• [Text passage]:
____
In every prediction object, there are slots for tp, tn, fp, and fn (see ?"prediction-class" for more). Therefore, I can simply take these slots to make my Dice coefficient. Here's how I did it:

dice <- function(prediction.obj){
if (class(prediction.obj) != "prediction") {
stop(paste("Wrong argument types: First argument must be of type",
"'prediction'"))
}
argnames <- c()
x.values <- list()
y.values <- list()
for (i in 1:length(prediction.obj@predictions)) {
fp = prediction.obj@fp[[i]]
tp = prediction.obj@tp[[i]]
fn = prediction.obj@fn[[i]]
tn = prediction.obj@tn[[i]]
cutoffs = prediction.obj@cutoffs[[i]]
meas_dice = 2 * tp / (2*tp + fp + fn)
x.values <- c(x.values, list(cutoffs))
y.values <- c(y.values, list(meas_dice))
}
if (!(length(x.values) == 0 || length(x.values) == length(y.values))) {
stop("Consistency error.")
}
return(new("performance", x.name = "cutoff",
y.name = "dice",
alpha.name = "none",
x.values = x.values, y.values = y.values,
alpha.values = list())
____
Reproduce the Dice coefficient post word for word, from "for (i in 1:length(prediction.obj@predictions))" to "<- c(x.values, list(cutoffs))".

• [Dataset excerpts]:
____
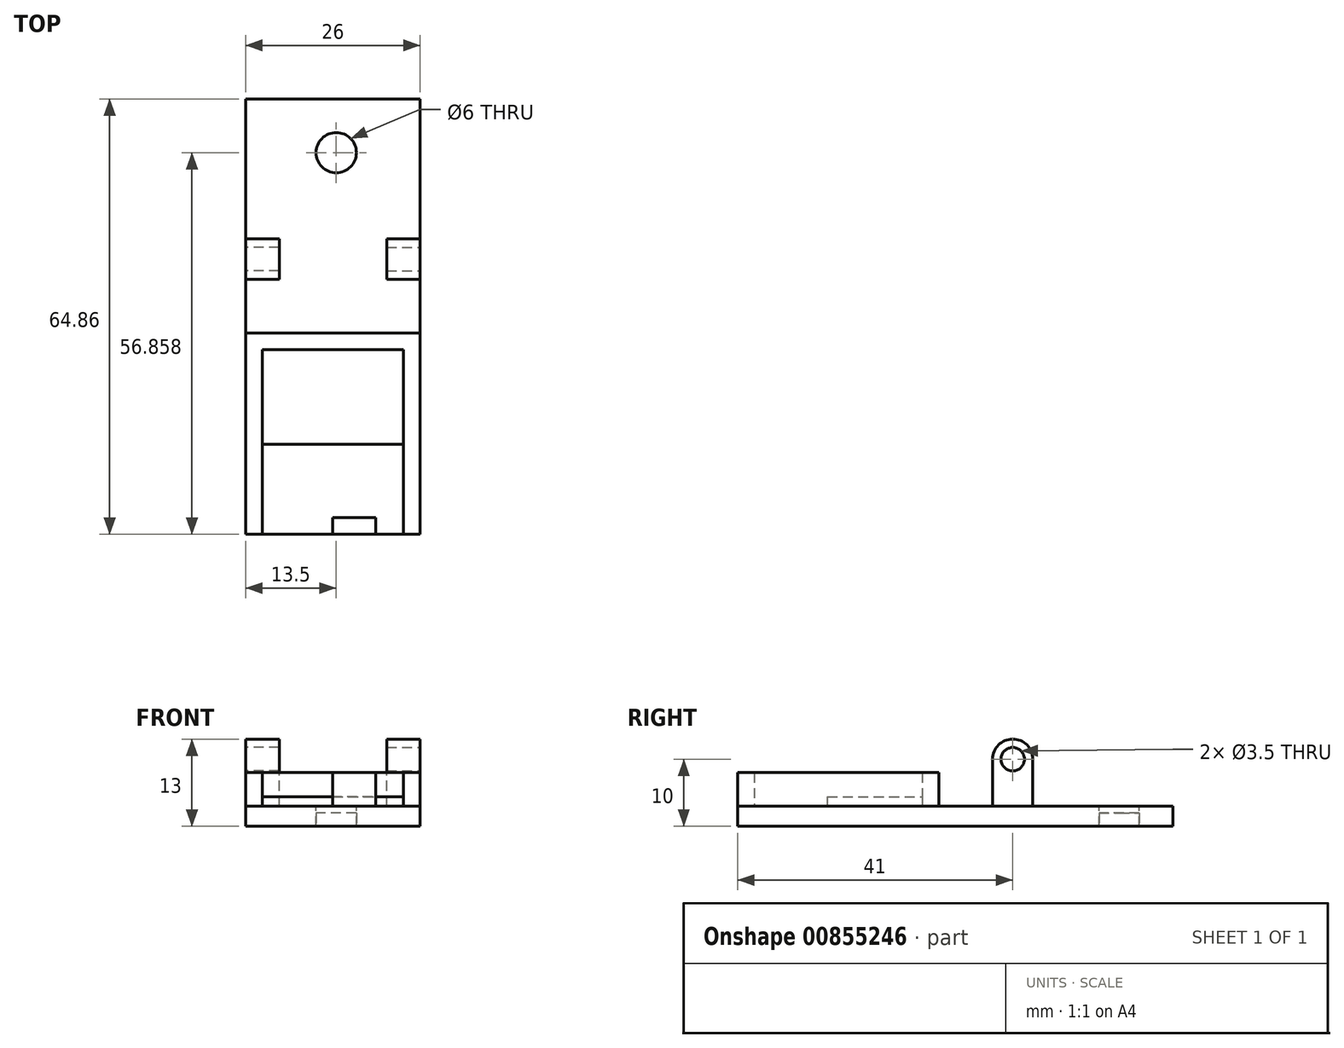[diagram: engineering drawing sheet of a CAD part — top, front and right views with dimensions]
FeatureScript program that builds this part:
annotation { "Feature Type Name" : "Feature", "Feature Type Description" : "" }
export const myFeature = defineFeature(function(context is Context, id is Id, definition is map)
    precondition{}
    {
        {
            var Q0;
            Q0=qCreatedBy(makeId("Top.planeOp"),FACE);
            var sketch = newSketch(context, id + "F0", { "sketchPlane" : qUnion([Q0])});
            skLineSegment(sketch, "E0.bottom", {"start": v(0, 0) * mm, "end": v(-21, 0) * mm});
            skLineSegment(sketch, "E0.top", {"start": v(0, 25) * mm, "end": v(-21, 25) * mm});
            skLineSegment(sketch, "E0.left", {"start": v(0, 0) * mm, "end": v(0, 25) * mm});
            skLineSegment(sketch, "E0.right", {"start": v(-21, 0) * mm, "end": v(-21, 25) * mm});
            skLineSegment(sketch, "E1.0", {"start": v(2.5, 27.5) * mm, "end": v(-23.5, 27.5) * mm});
            skLineSegment(sketch, "E1.1", {"start": v(2.5, -2.5) * mm, "end": v(2.5, 27.5) * mm});
            skLineSegment(sketch, "E1.2", {"start": v(2.5, -2.5) * mm, "end": v(-23.5, -2.5) * mm});
            skLineSegment(sketch, "E1.3", {"start": v(-23.5, -2.5) * mm, "end": v(-23.5, 27.5) * mm});
            skLineSegment(sketch, "E2.bottom", {"start": v(-21, 0) * mm, "end": v(-15.95, 0) * mm});
            skLineSegment(sketch, "E2.top", {"start": v(-21, -2.5) * mm, "end": v(-15.95, -2.5) * mm});
            skLineSegment(sketch, "E2.left", {"start": v(-21, 0) * mm, "end": v(-21, -2.5) * mm});
            skLineSegment(sketch, "E2.right", {"start": v(-15.95, 0) * mm, "end": v(-15.95, -2.5) * mm});
            skLineSegment(sketch, "E3.bottom", {"start": v(-4.14, 0) * mm, "end": v(0, 0) * mm});
            skLineSegment(sketch, "E3.top", {"start": v(-4.14, -2.5) * mm, "end": v(0, -2.5) * mm});
            skLineSegment(sketch, "E3.left", {"start": v(-4.14, 0) * mm, "end": v(-4.14, -2.5) * mm});
            skLineSegment(sketch, "E3.right", {"start": v(0, 0) * mm, "end": v(0, -2.5) * mm});
            skLineSegment(sketch, "E4.bottom", {"start": v(-21, 25) * mm, "end": v(0, 25) * mm});
            skLineSegment(sketch, "E4.top", {"start": v(-21, 10.89) * mm, "end": v(0, 10.89) * mm});
            skLineSegment(sketch, "E4.left", {"start": v(-21, 25) * mm, "end": v(-21, 10.89) * mm});
            skLineSegment(sketch, "E4.right", {"start": v(0, 25) * mm, "end": v(0, 10.89) * mm});
            skLineSegment(sketch, "E5.bottom", {"start": v(-10.54, 0) * mm, "end": v(-4.14, 0) * mm});
            skLineSegment(sketch, "E5.top", {"start": v(-10.54, -2.5) * mm, "end": v(-4.14, -2.5) * mm});
            skLineSegment(sketch, "E5.left", {"start": v(-10.54, 0) * mm, "end": v(-10.54, -2.5) * mm});
            skLineSegment(sketch, "E6.bottom", {"start": v(-23.5, 27.5) * mm, "end": v(2.5, 27.5) * mm});
            skLineSegment(sketch, "E6.top", {"start": v(-23.5, 62.36) * mm, "end": v(2.5, 62.36) * mm});
            skLineSegment(sketch, "E6.left", {"start": v(-23.5, 27.5) * mm, "end": v(-23.5, 62.36) * mm});
            skLineSegment(sketch, "E6.right", {"start": v(2.5, 27.5) * mm, "end": v(2.5, 62.36) * mm});
            skCircle(sketch, "E7", {"center": v(-10, 54.36) * mm, "radius": 3 * mm});
            skSolve(sketch);
        }
        {
            var Q0;
            {var subQ0=makeQuery(id+"F0.imprint","IMPRINT",EDGE,{"derivedFrom":sQuery(id+"F0.wireOp",EDGE,"E1.0")});var subQ1=sQuery(id+"F0.wireOp",EDGE,"E2.left");var subQ5=sQuery(id+"F0.wireOp",EDGE,"E2.right");var subQ10=makeQuery(id+"F0.imprint","IMPRINT",EDGE,{"derivedFrom":subQ1});var subQ11=makeQuery(id+"F0.imprint","IMPRINT",EDGE,{"derivedFrom":subQ5});var subQ17=sQuery(id+"F0.wireOp",EDGE,"E0.top");var subQ27=sQuery(id+"F0.wireOp",EDGE,"E3.left");var subQ30=makeQuery(id+"F0.imprint","IMPRINT",EDGE,{"derivedFrom":subQ27});Q0=qUnion([makeQuery(id+"F0.imprint","IMPRINT",FACE,{"disambiguationData":[TD([[subQ30,-1.0]])]}),makeQuery(id+"F0.imprint","IMPRINT",FACE,{"disambiguationData":[TD([[subQ30,1.0]])]}),makeQuery(id+"F0.imprint","IMPRINT",FACE,{"disambiguationData":[TD([[subQ11,1.0]])]}),makeQuery(id+"F0.imprint","IMPRINT",FACE,{"disambiguationData":[TD([[makeQuery(id+"F0.imprint","IMPRINT",EDGE,{"derivedFrom":subQ17}),-1.0]])]}),makeQuery(id+"F0.imprint","IMPRINT",FACE,{"disambiguationData":[TD([[subQ10,1.0]])]}),makeQuery(id+"F0.imprint","IMPRINT",FACE,{"disambiguationData":[TD([[subQ0,-1.0]])]})]);}
            var Q1;
            {var subQ0=sQuery(id+"F0.wireOp",EDGE,"E0.top");Q1=makeQuery(id+"F0.imprint","IMPRINT",FACE,{"disambiguationData":[TD([[makeQuery(id+"F0.imprint","IMPRINT",EDGE,{"derivedFrom":subQ0}),1.0]])]});}
            var Q2;
            {var subQ8=sQuery(id+"F0.wireOp",EDGE,"E4.top");Q2=makeQuery(id+"F0.imprint","IMPRINT",FACE,{"disambiguationData":[TD([[makeQuery(id+"F0.imprint","IMPRINT",EDGE,{"derivedFrom":subQ8}),-1.0]])]});}
            extrude(context, id + "F1", {"entities" : qUnion([Q0, Q1, Q2]), "oppositeDirection" : true, "depth" : 3 * mm, "offsetDistance" : 25 * mm});
        }
        {
            var Q0;
            {var subQ8=sQuery(id+"F0.wireOp",EDGE,"E0.top");Q0=makeQuery(id+"F0.imprint","IMPRINT",FACE,{"disambiguationData":[TD([[makeQuery(id+"F0.imprint","IMPRINT",EDGE,{"derivedFrom":subQ8}),-1.0]])]});}
            var Q1;
            {var subQ0=sQuery(id+"F0.wireOp",EDGE,"E3.left");Q1=makeQuery(id+"F0.imprint","IMPRINT",FACE,{"disambiguationData":[TD([[makeQuery(id+"F0.imprint","IMPRINT",EDGE,{"derivedFrom":subQ0}),-1.0]])]});}
            extrude(context, id + "F2", {"entities" : qUnion([Q0, Q1]), "depth" : 5 * mm, "offsetDistance" : 25 * mm});
        }
        {
            var Q0;
            {var subQ0=sQuery(id+"F0.wireOp",EDGE,"E0.top");Q0=makeQuery(id+"F0.imprint","IMPRINT",FACE,{"disambiguationData":[TD([[makeQuery(id+"F0.imprint","IMPRINT",EDGE,{"derivedFrom":subQ0}),1.0]])]});}
            extrude(context, id + "F3", {"entities" : qUnion([Q0]), "depth" : 1.4 * mm, "offsetDistance" : 25 * mm});
        }
        {
            var Q0;
            Q0=makeQuery(id+"F1.opExtrude","SWEPT_FACE",FACE,{"disambiguationData":[OSD([sQuery(id+"F0.wireOp",EDGE,"E1.1"),sQuery(id+"F0.wireOp",EDGE,"E6.right")])]});
            var sketch = newSketch(context, id + "F4", { "sketchPlane" : qUnion([Q0])});
            skLineSegment(sketch, "E8.bottom", {"start": v(35.5, 0) * mm, "end": v(41.5, 0) * mm});
            skLineSegment(sketch, "E8.top", {"start": v(35.5, 7) * mm, "end": v(41.5, 7) * mm});
            skLineSegment(sketch, "E8.left", {"start": v(35.5, 0) * mm, "end": v(35.5, 7) * mm});
            skLineSegment(sketch, "E8.right", {"start": v(41.5, 0) * mm, "end": v(41.5, 7) * mm});
            skArc(sketch, "E9", {"start": v(41.5, 7) * mm, "mid": v(38.5, 10) * mm, "end": v(35.5, 7) * mm});
            skCircle(sketch, "E10", {"center": v(38.5, 7) * mm, "radius": 1.75 * mm});
            skSolve(sketch);
        }
        {
            var Q0;
            {var subQ0=sQuery(id+"F4.wireOp",EDGE,"E9");Q0=makeQuery(id+"F4.imprint","IMPRINT",FACE,{"disambiguationData":[TD([[makeQuery(id+"F4.imprint","IMPRINT",EDGE,{"derivedFrom":subQ0}),1.0]])]});}
            var Q1;
            Q1=makeQuery(id+"F4.imprint","IMPRINT",FACE,{"disambiguationData":[TD([[makeQuery(id+"F4.imprint","IMPRINT",EDGE,{"derivedFrom":sQuery(id+"F4.wireOp",EDGE,"E8.bottom")}),1.0]])]});
            extrude(context, id + "F5", {"entities" : qUnion([Q0, Q1]), "oppositeDirection" : true, "depth" : 5 * mm, "offsetDistance" : 25 * mm});
        }
        {
            var Q0;
            Q0=makeQuery(id+"F1.opExtrude","SWEPT_FACE",FACE,{"disambiguationData":[OSD([sQuery(id+"F0.wireOp",EDGE,"E1.3"),sQuery(id+"F0.wireOp",EDGE,"E6.left")])]});
            var sketch = newSketch(context, id + "F6", { "sketchPlane" : qUnion([Q0])});
            skLineSegment(sketch, "E11.bottom", {"start": v(-41.5, 0) * mm, "end": v(-35.5, 0) * mm});
            skLineSegment(sketch, "E11.top", {"start": v(-41.5, 7) * mm, "end": v(-35.5, 7) * mm});
            skLineSegment(sketch, "E11.left", {"start": v(-41.5, 0) * mm, "end": v(-41.5, 7) * mm});
            skLineSegment(sketch, "E11.right", {"start": v(-35.5, 0) * mm, "end": v(-35.5, 7) * mm});
            skArc(sketch, "E12", {"start": v(-35.5, 7) * mm, "mid": v(-38.5, 10) * mm, "end": v(-41.5, 7) * mm});
            skCircle(sketch, "E13", {"center": v(-38.5, 7) * mm, "radius": 1.75 * mm});
            skSolve(sketch);
        }
        {
            var Q0;
            Q0=qSketchRegion(id+"F6",true);
            extrude(context, id + "F7", {"entities" : qUnion([Q0]), "operationType" : NewBodyOperationType.ADD, "oppositeDirection" : true, "depth" : 5 * mm, "offsetDistance" : 25 * mm});
        }
        {
            var Q0;
            Q0=makeQuery(id+"F1.opExtrude","CAP_FACE",FACE,{"disambiguationData":[OSD([sQuery(id+"F0.wireOp",EDGE,"E1.1"),sQuery(id+"F0.wireOp",EDGE,"E1.2"),sQuery(id+"F0.wireOp",EDGE,"E1.3"),sQuery(id+"F0.wireOp",EDGE,"E6.top"),sQuery(id+"F0.wireOp",EDGE,"E6.left"),sQuery(id+"F0.wireOp",EDGE,"E6.right"),sQuery(id+"F0.wireOp",EDGE,"E7")])],"isStart":false});
            var sketch = newSketch(context, id + "F8", { "sketchPlane" : qUnion([Q0])});
            skCircle(sketch, "E14", {"center": v(-10, -54.36) * mm, "radius": 3 * mm});
            skSolve(sketch);
        }
        {
            var Q0;
            Q0=qSketchRegion(id+"F8",true);
            extrude(context, id + "F9", {"entities" : qUnion([Q0]), "oppositeDirection" : true, "depth" : 2 * mm, "offsetDistance" : 25 * mm});
        }
    });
____
• [Correct answer]:
for (i in 1:length(prediction.obj@predictions)) {
fp = prediction.obj@fp[[i]]
tp = prediction.obj@tp[[i]]
fn = prediction.obj@fn[[i]]
tn = prediction.obj@tn[[i]]
cutoffs = prediction.obj@cutoffs[[i]]
meas_dice = 2 * tp / (2*tp + fp + fn)
x.values <- c(x.values, list(cutoffs))